Man sollte aber dem Werk einen Warnhinweis an die Tangueras voranstellen, welche bei Männern nach der Devise „eigentlich ist er ganz anders“ verfahren. Nein: Einen Oskar zu bekommen ist im Tango keine Auszeichnung!


Kommentare

  1. Tom Opitz 17. Juni 2021 um 17:35

    Schöne Ausblicke auf eure Einblicke! ... "Oscars Eskapaden", so hätte ich ihn vielleicht genannt, diesen sensiblen Roman über einen strahlend gewinnenden Verlierer. Es sind ungewöhnliche Einblicke, die uns Heinrich von der Haar da gewährt in die Seele eines beziehungsscheuen alternden Großstadtcowboys auf der Suche nach dem Glück.

     

    Der stets klamme Oskar mit seiner arme Freiheit spendenden Ich-AG als Rikschafahrer durchstreift die Berliner Straßen und Milongas. Kein Star der Tangoszene, aber doch einer, der sich immer wieder Hoffnung machen kann, wenn er denn nur richtig reintritt und mit aller Kraft in die Rollen schlüpft, die sein inneres Kind schon ewig übt. Es ist schon hinreißend mitfühlbar, wenn man ihm auf der Schulter sitzt und in den Gedankenfetzen badet, die dem real mit Selbstzweifeln strampelnden Mann durch den Kopf fliegen, wenn er versucht, seine besten Fassaden durch die Milongas der Stadt zu tragen.

     

    In den literarischen TangoWelten dominieren noch immer die Sehnsüchte der Frauen und die Mächte der Machos. Heinrich von der Haar gewährt uns sensibel tiefe Einblicke in die Verletzlichkeiten des modernen MannSeins und zeigt uns anschaulich und unterhaltsam kurzweilig, wie der sich zwischen all den vertrackten Verlockungen fröhlich freier Frauen mit dem Recht auf "female choice" von Hoffnung nährt ...
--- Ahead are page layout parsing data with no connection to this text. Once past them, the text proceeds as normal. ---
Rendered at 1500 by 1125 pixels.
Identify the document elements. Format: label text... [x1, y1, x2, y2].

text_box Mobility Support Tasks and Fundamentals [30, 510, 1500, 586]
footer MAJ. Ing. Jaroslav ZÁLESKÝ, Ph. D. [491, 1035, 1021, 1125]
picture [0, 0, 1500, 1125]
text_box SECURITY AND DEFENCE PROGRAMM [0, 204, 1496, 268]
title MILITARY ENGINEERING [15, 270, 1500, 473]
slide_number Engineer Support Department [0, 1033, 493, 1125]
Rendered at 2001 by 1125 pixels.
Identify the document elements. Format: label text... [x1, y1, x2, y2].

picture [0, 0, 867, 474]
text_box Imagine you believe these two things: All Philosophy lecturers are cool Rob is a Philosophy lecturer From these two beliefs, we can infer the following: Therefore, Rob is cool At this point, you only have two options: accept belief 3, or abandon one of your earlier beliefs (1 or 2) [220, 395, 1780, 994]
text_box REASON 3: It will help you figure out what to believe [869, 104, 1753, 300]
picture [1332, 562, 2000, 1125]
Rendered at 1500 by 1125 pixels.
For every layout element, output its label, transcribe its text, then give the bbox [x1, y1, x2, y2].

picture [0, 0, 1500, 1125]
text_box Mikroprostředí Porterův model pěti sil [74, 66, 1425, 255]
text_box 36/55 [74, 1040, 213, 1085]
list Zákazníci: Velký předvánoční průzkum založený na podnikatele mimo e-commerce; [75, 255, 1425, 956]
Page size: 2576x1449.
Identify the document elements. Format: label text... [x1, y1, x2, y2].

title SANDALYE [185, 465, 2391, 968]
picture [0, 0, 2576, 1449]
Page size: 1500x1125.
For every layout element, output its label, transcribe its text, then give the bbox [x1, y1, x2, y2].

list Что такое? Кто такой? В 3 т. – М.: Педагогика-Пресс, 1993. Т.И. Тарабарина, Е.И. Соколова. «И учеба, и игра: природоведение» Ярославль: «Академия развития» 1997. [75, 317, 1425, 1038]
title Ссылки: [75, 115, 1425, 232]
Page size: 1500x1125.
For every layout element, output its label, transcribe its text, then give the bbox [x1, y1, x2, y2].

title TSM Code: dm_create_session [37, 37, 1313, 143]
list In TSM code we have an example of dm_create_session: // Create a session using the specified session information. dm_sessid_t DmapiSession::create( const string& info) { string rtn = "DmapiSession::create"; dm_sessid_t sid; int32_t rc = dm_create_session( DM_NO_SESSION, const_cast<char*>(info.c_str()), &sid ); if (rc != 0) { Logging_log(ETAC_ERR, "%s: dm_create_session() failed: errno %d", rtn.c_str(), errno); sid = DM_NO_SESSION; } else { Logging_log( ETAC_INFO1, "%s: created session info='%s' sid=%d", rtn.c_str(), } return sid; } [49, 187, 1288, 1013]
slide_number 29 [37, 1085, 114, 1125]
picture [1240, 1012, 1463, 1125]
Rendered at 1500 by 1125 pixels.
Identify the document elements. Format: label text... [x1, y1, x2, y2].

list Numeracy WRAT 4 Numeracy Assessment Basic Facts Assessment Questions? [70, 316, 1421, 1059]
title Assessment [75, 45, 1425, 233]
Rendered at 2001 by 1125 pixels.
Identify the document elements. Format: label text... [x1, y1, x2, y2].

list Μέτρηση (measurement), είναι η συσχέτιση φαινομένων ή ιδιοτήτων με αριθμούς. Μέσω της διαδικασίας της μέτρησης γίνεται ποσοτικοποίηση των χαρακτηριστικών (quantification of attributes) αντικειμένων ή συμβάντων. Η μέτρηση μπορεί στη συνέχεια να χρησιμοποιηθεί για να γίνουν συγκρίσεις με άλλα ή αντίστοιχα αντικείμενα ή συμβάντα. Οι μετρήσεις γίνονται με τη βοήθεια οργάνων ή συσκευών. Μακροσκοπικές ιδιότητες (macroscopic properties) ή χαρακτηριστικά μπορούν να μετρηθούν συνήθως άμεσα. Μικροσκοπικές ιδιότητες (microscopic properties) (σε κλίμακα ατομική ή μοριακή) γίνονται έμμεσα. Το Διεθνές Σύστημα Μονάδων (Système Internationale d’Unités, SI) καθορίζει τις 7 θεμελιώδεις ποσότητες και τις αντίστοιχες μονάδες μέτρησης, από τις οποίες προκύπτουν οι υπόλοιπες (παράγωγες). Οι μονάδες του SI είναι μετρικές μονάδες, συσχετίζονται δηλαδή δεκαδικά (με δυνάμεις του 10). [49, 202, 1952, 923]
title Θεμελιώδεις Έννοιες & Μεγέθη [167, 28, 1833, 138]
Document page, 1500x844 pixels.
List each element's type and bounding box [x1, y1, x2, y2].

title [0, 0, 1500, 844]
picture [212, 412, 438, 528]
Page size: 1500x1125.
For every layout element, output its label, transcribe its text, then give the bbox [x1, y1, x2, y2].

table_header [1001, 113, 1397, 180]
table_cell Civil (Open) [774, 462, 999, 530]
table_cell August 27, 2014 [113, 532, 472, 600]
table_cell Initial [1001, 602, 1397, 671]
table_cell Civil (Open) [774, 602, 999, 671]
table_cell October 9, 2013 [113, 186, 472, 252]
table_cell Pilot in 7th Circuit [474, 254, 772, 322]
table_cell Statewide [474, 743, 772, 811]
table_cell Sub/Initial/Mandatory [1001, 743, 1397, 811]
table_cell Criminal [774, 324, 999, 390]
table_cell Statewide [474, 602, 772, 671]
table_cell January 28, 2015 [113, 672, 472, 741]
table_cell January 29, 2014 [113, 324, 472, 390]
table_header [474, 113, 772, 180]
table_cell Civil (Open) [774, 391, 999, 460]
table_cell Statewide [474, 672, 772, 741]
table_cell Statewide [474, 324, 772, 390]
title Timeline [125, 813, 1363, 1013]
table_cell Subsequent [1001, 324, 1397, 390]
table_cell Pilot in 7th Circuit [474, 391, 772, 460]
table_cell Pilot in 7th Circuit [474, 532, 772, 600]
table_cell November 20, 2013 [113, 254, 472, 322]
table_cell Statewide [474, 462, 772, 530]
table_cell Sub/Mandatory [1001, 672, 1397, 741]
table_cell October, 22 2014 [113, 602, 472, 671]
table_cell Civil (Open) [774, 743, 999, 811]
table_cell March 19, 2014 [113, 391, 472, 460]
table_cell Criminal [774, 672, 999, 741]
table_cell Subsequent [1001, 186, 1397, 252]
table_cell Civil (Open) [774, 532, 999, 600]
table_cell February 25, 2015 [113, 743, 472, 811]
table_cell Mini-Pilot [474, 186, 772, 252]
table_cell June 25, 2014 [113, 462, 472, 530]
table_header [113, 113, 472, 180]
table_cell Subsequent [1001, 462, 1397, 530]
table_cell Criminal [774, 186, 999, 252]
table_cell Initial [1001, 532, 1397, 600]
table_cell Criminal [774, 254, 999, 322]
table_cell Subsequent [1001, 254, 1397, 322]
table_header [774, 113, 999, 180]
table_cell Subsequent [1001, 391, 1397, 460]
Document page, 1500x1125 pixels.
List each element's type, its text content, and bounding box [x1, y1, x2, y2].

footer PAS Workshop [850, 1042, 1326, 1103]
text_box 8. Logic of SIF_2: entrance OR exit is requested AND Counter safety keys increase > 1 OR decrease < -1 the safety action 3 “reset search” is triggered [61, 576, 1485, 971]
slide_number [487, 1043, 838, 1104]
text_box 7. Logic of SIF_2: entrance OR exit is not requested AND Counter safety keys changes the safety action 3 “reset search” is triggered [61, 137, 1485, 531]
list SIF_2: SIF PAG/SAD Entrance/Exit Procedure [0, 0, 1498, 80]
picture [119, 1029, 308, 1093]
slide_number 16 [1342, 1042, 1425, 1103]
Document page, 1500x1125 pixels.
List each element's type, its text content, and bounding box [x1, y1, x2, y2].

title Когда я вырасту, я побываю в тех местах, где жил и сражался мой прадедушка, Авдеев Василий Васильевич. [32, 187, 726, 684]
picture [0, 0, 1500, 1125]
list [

  2. Thomas Frick 20. Juni 2021 um 14:13

    Ich kann mir vorstellen, dass der Autor sich über das Prädikat "Groschenroman" ärgert, weil darin ein Hauch von Herabsetzung schwingt, aber sehen wir es mal so herum: gemeint ist sicher nicht die hohe literarische Qualität, sondern ein gewisses Grundgefühl. Die Welt der Tanogspelunken, gebrochenen Herzen und geschniegelten Verführer passt einfach dazu. Ich lese gern mal Groschenromane, in denen eine starke Leidenschaft ausgelebt wird. Bei mir sind es zugegeben eher Weltraumabenteuer, bei Heinrich von der Haar und seinem Oskar das Klammern eines alternden Narzissten an den tröstenden Zauber der Verführung und die Schönheit des Tango, was auch mich bewegt hat. Wenn Groschenroman einfach Mainstream und gute emotionale Unterhaltung bedeutet, bin ich dabei. So wie Brecht fordert, dass jeder Kinobesucher das Recht habe, an seine billigsten Gefühle appellieren zu lassen. Warum nicht! Denn zuweilen großes Gefühlskino ist "RikschaTango", besonders in den opulenten Tanzszenen, wo der Kenner spricht und aus ihm die Leidenschaft. Zu märchenhaft und von mir aus auch billig ist das Finale, in dem unverdient so ziemlich fast alles gut wird, aber warum auch das nicht, in einem flirrenden, swingenden Großstadtmärchen? LeserInnen, die an das Gute glauben, wird es eher freuen.